_Supplied material_:
Content starts

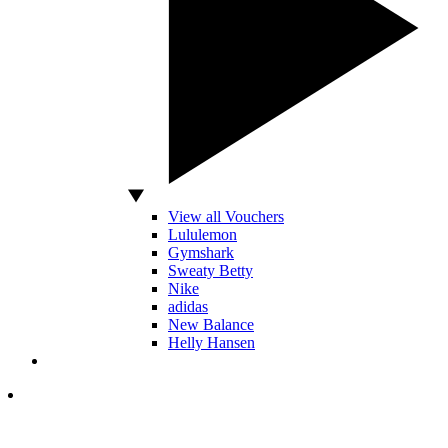
View all Vouchers
Lululemon
Gymshark
Sweaty Betty
Nike
adidas
New Balance
Helly Hansen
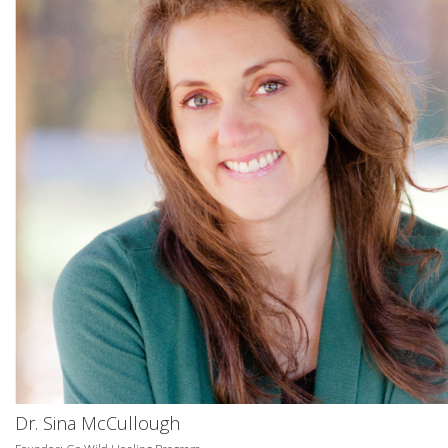
Dr. Sina McCullough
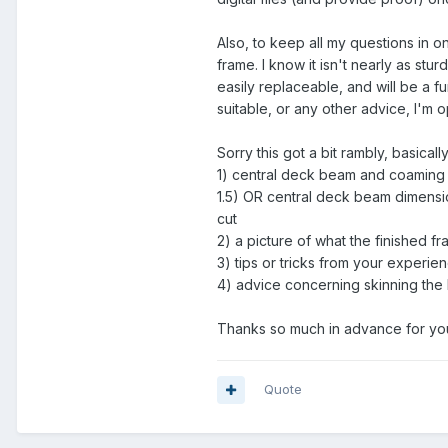
Also, to keep all my questions in on
frame. I know it isn't nearly as stur
easily replaceable, and will be a f
suitable, or any other advice, I'm 
Sorry this got a bit rambly, basicall
1) central deck beam and coaming 
1.5) OR central deck beam dimensio
cut
2) a picture of what the finished fr
3) tips or tricks from your experie
4) advice concerning skinning the b
Thanks so much in advance for you
Quote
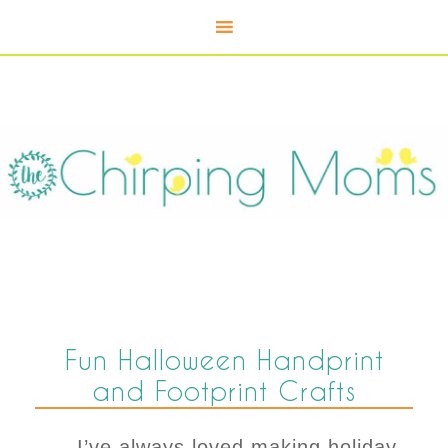
Fun Halloween Handprint
and Footprint Crafts
I’ve always loved making holiday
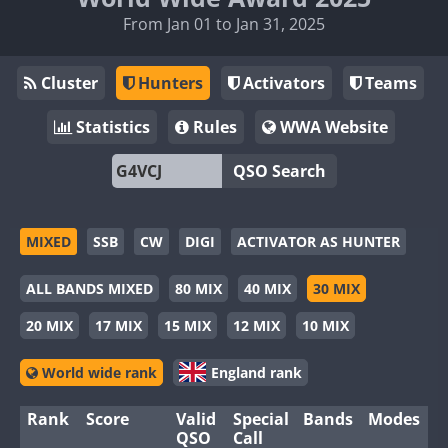
From Jan 01 to Jan 31, 2025
Cluster
Hunters
Activators
Teams
Statistics
Rules
WWA Website
QSO Search
MIXED
SSB
CW
DIGI
ACTIVATOR AS HUNTER
ALL BANDS MIXED
80 MIX
40 MIX
30 MIX
20 MIX
17 MIX
15 MIX
12 MIX
10 MIX
World wide rank
England rank
Rank
Score
Valid
Special
Bands
Modes
QSO
Call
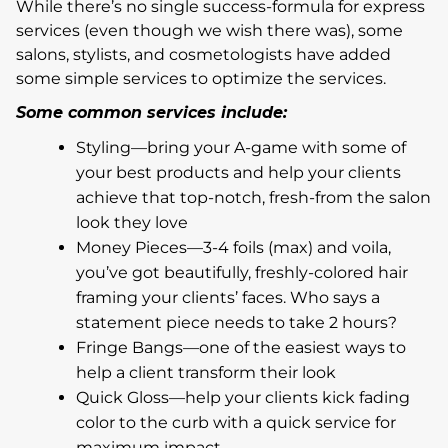
While there’s no single success-formula for express
services (even though we wish there was), some
salons, stylists, and cosmetologists have added
some simple services to optimize the services.
Some common services include:
Styling—bring your A-game with some of
your best products and help your clients
achieve that top-notch, fresh-from the salon
look they love
Money Pieces—3-4 foils (max) and voila,
you’ve got beautifully, freshly-colored hair
framing your clients’ faces. Who says a
statement piece needs to take 2 hours?
Fringe Bangs—one of the easiest ways to
help a client transform their look
Quick Gloss—help your clients kick fading
color to the curb with a quick service for
maximum impact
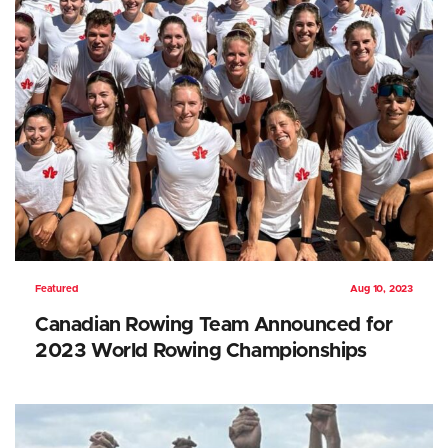
Featured
Aug 10, 2023
Canadian Rowing Team Announced for
2023 World Rowing Championships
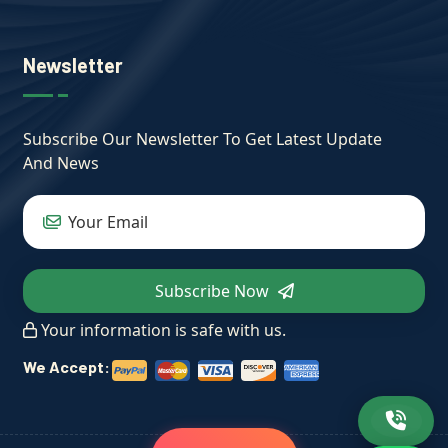
Newsletter
Subscribe Our Newsletter To Get Latest Update
And News
Subscribe Now
Your information is safe with us.
We Accept:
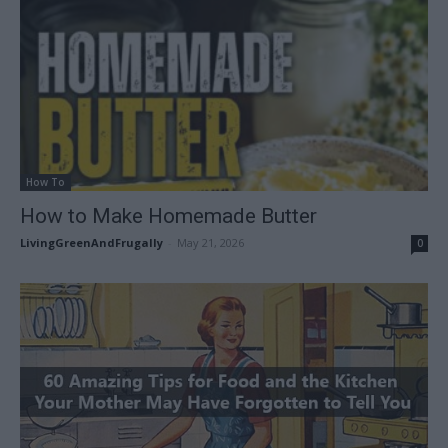
How To
How to Make Homemade Butter
LivingGreenAndFrugally
-
May 21, 2026
0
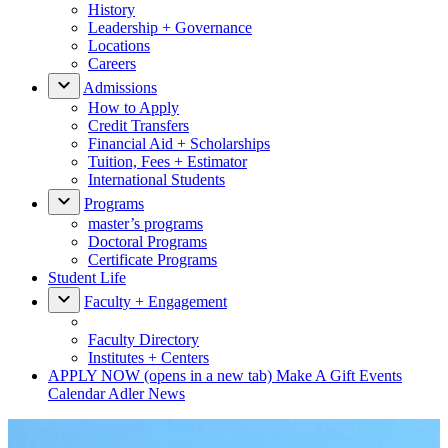
History
Leadership + Governance
Locations
Careers
Admissions
How to Apply
Credit Transfers
Financial Aid + Scholarships
Tuition, Fees + Estimator
International Students
Programs
master’s programs
Doctoral Programs
Certificate Programs
Student Life
Faculty + Engagement
Faculty Directory
Institutes + Centers
APPLY NOW
(opens in a new tab)
Make A Gift
Events
Calendar
Adler News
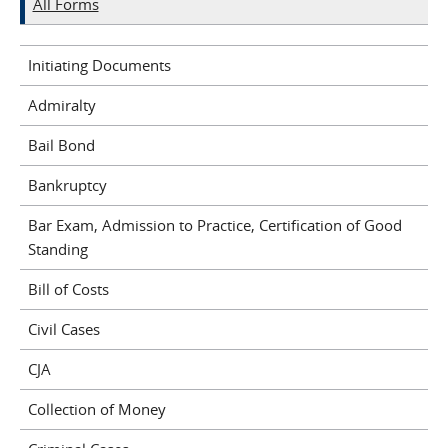
All Forms
Initiating Documents
Admiralty
Bail Bond
Bankruptcy
Bar Exam, Admission to Practice, Certification of Good
Standing
Bill of Costs
Civil Cases
CJA
Collection of Money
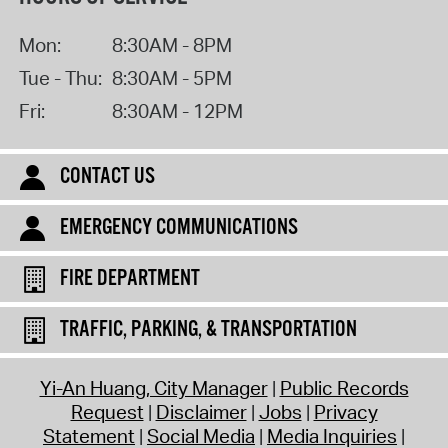
Mon:
8:30AM - 8PM
Tue - Thu:
8:30AM - 5PM
Fri:
8:30AM - 12PM
CONTACT US
EMERGENCY COMMUNICATIONS
FIRE DEPARTMENT
TRAFFIC, PARKING, & TRANSPORTATION
Yi-An Huang, City Manager
Public Records
Request
Disclaimer
Jobs
Privacy
Statement
Social Media
Media Inquiries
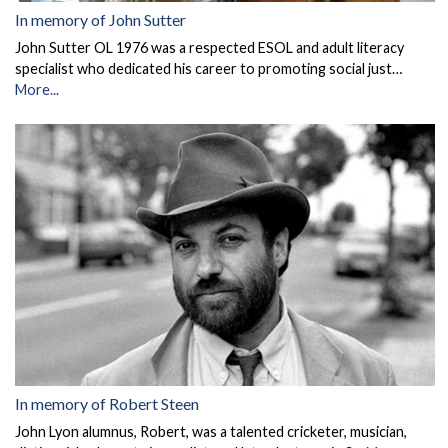
In memory of John Sutter
John Sutter OL 1976 was a respected ESOL and adult literacy
specialist who dedicated his career to promoting social just…
More...
In memory of Robert Steen
John Lyon alumnus, Robert, was a talented cricketer, musician,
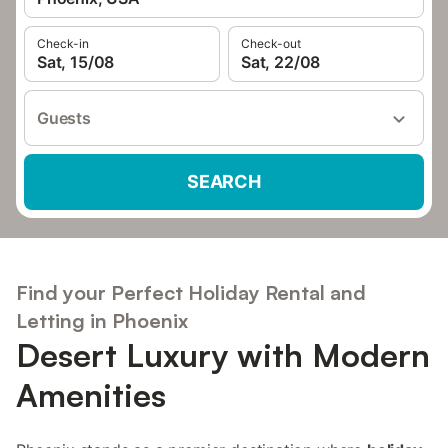
Check-in
Check-out
Sat, 15/08
Sat, 22/08
Guests
SEARCH
Find your Perfect Holiday Rental and
Letting in Phoenix
Desert Luxury with Modern
Amenities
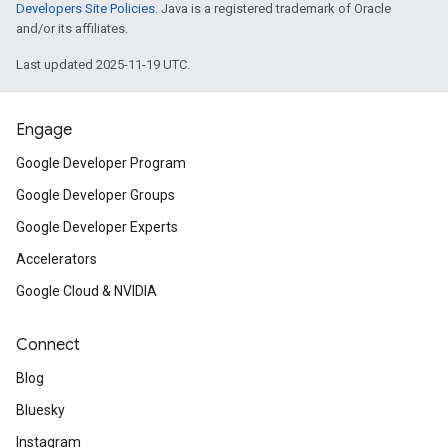
Developers Site Policies
. Java is a registered trademark of Oracle
and/or its affiliates.
Last updated 2025-11-19 UTC.
Engage
Google Developer Program
Google Developer Groups
Google Developer Experts
Accelerators
Google Cloud & NVIDIA
Connect
Blog
Bluesky
Instagram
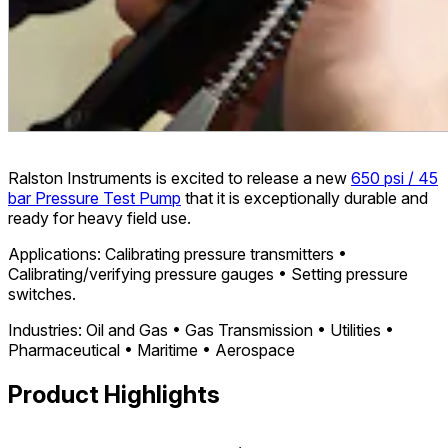
Ralston Instruments is excited to release a new
650 psi / 45
bar Pressure Test Pump
that it is exceptionally durable and
ready for heavy field use.
Applications: Calibrating pressure transmitters •
Calibrating/verifying pressure gauges • Setting pressure
switches.
Industries: Oil and Gas • Gas Transmission • Utilities •
Pharmaceutical • Maritime • Aerospace
Product Highlights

Content ends

_Work to be completed_: Reproduce word for word the text read from every item above, in order, leaving out the pictures.

_Task result_:
View all Vouchers
Lululemon
Gymshark
Sweaty Betty
Nike
adidas
New Balance
Helly Hansen
Dr. Sina McCullough
Also, to keep all my questions in on
frame. I know it isn't nearly as stur
easily replaceable, and will be a f
suitable, or any other advice, I'm 
Sorry this got a bit rambly, basicall
1) central deck beam and coaming 
1.5) OR central deck beam dimensio
cut
2) a picture of what the finished fr
3) tips or tricks from your experie
4) advice concerning skinning the b
Thanks so much in advance for you
Quote
Fun Halloween Handprint
and Footprint Crafts
I’ve always loved making holiday
From Jan 01 to Jan 31, 2025
Cluster
Hunters
Activators
Teams
Statistics
Rules
WWA Website
QSO Search
MIXED
SSB
CW
DIGI
ACTIVATOR AS HUNTER
ALL BANDS MIXED
80 MIX
40 MIX
30 MIX
20 MIX
17 MIX
15 MIX
12 MIX
10 MIX
World wide rank
England rank
Rank
Score
Valid
Special
Bands
Modes
QSO
Call
While there’s no single success-formula for express
services (even though we wish there was), some
salons, stylists, and cosmetologists have added
some simple services to optimize the services.
Some common services include:
Styling—bring your A-game with some of
your best products and help your clients
achieve that top-notch, fresh-from the salon
look they love
Money Pieces—3-4 foils (max) and voila,
you’ve got beautifully, freshly-colored hair
framing your clients’ faces. Who says a
statement piece needs to take 2 hours?
Fringe Bangs—one of the easiest ways to
help a client transform their look
Quick Gloss—help your clients kick fading
color to the curb with a quick service for
maximum impact
Featured
Aug 10, 2023
Canadian Rowing Team Announced for
2023 World Rowing Championships
Newsletter
Subscribe Our Newsletter To Get Latest Update
And News
Subscribe Now
Your information is safe with us.
We Accept:
How To
How to Make Homemade Butter
LivingGreenAndFrugally
-
May 21, 2026
0
History
Leadership + Governance
Locations
Careers
Admissions
How to Apply
Credit Transfers
Financial Aid + Scholarships
Tuition, Fees + Estimator
International Students
Programs
master’s programs
Doctoral Programs
Certificate Programs
Student Life
Faculty + Engagement
Faculty Directory
Institutes + Centers
APPLY NOW
(opens in a new tab)
Make A Gift
Events
Calendar
Adler News
All Forms
Initiating Documents
Admiralty
Bail Bond
Bankruptcy
Bar Exam, Admission to Practice, Certification of Good
Standing
Bill of Costs
Civil Cases
CJA
Collection of Money
Mon:
8:30AM - 8PM
Tue - Thu:
8:30AM - 5PM
Fri:
8:30AM - 12PM
CONTACT US
EMERGENCY COMMUNICATIONS
FIRE DEPARTMENT
TRAFFIC, PARKING, & TRANSPORTATION
Yi-An Huang, City Manager
Public Records
Request
Disclaimer
Jobs
Privacy
Statement
Social Media
Media Inquiries
In memory of John Sutter
John Sutter OL 1976 was a respected ESOL and adult literacy
specialist who dedicated his career to promoting social just…
More...
In memory of Robert Steen
John Lyon alumnus, Robert, was a talented cricketer, musician,
Check-in
Check-out
Sat, 15/08
Sat, 22/08
Guests
SEARCH
Find your Perfect Holiday Rental and
Letting in Phoenix
Desert Luxury with Modern
Amenities
Developers Site Policies
. Java is a registered trademark of Oracle
and/or its affiliates.
Last updated 2025-11-19 UTC.
Engage
Google Developer Program
Google Developer Groups
Google Developer Experts
Accelerators
Google Cloud & NVIDIA
Connect
Blog
Bluesky
Instagram
Ralston Instruments is excited to release a new
650 psi / 45
bar Pressure Test Pump
that it is exceptionally durable and
ready for heavy field use.
Applications: Calibrating pressure transmitters •
Calibrating/verifying pressure gauges • Setting pressure
switches.
Industries: Oil and Gas • Gas Transmission • Utilities •
Pharmaceutical • Maritime • Aerospace
Product Highlights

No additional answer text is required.